In a high-stakes showdown with the law, a California-based clothing wholesaler has been hit with a whopping $10.4 million fine for getting tangled up with drug trafficking sanctions and engaging in customs fraud. Ghacham Inc., trading under the Platini brand, was ordered to fork over $4 million, pay $6,390,781 in restitution, and will be under the watchful eye of probation for five years, following a ruling by United States District Judge Maame Ewusi-Mensah Frimpong in Los Angeles.

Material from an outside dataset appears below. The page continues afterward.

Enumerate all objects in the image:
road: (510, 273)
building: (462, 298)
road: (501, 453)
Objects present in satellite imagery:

The company, caught red-handed, pleaded guilty last December to submitting bogus paperwork to dodge millions in customs duties and for striking illicit deals with a figure linked to the feared Sinaloa drug cartel. According to the Justice Department, at the helm of this deceit was Mohamed Ghacham, a 39-year-old corporate executive from Bell who also copped a plea on conspiracy charges. His sentencing looms on the horizon.
Documents presented in court pulled back the curtain on Ghacham Inc.'s shady operations, revealing that from July 2011 through February 2021, the company shaved off more than $32 million from the true value of the imported garments. This sleight of hand let them off the hook for about $6,390,792 in customs duties that rightly belonged to the government's coffers.

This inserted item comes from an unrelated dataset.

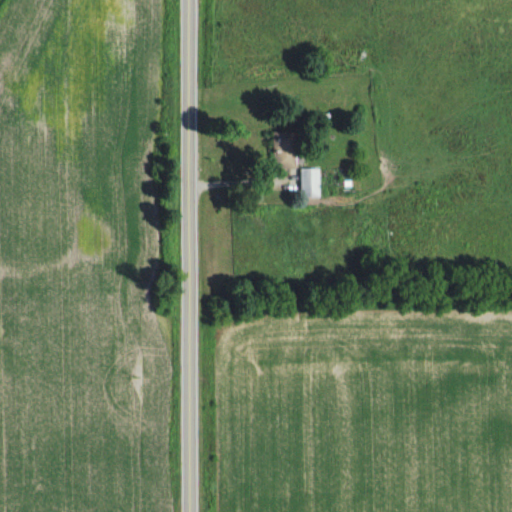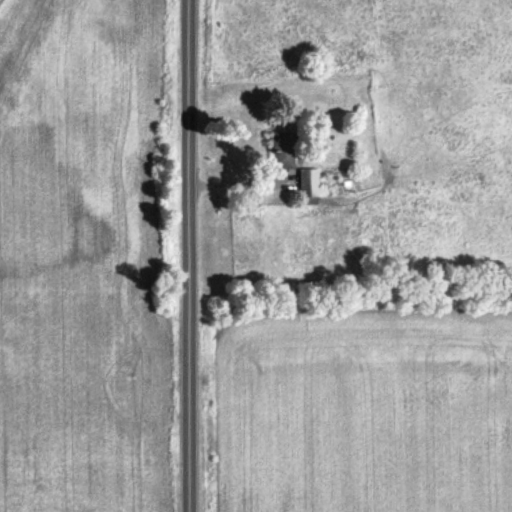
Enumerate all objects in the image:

Judge Frimpong wasn't just content with financial penalties; she laid down the law, demanding the creation and upkeep of an anti-money laundering compliance and ethics program at Ghacham Inc. They'll also have to undergo an annual third-party monitor review, keeping the courts in the loop on their activities. The bust is historic—it marks the first criminal conviction in this district under the Kingpin Act, which lays down the law against mingling with "Specially Designated Narcotics Traffickers."
Prosecutors didn't mince words, branding the company's actions as a direct snub to the Kingpin Act. They were quoted saying, "It cheated taxpayers out of millions, both to save itself money and to secure an unfair edge against its competition in the Southern California garment market." The crackdown was a team effort, with Homeland Security Investigations and CBP leading the charge and significant backup from the U.S. Department of Commerce Office of Export Enforcement, the Treasury Department's Office of Foreign Assets Control, and the IRS Criminal Investigation.
The case is part of the larger war waged by the Organized Crime Drug Enforcement Task Forces (OCDETF), a program that pools the muscle of multiple agencies to take down high-level criminal organizations threatening the U.S.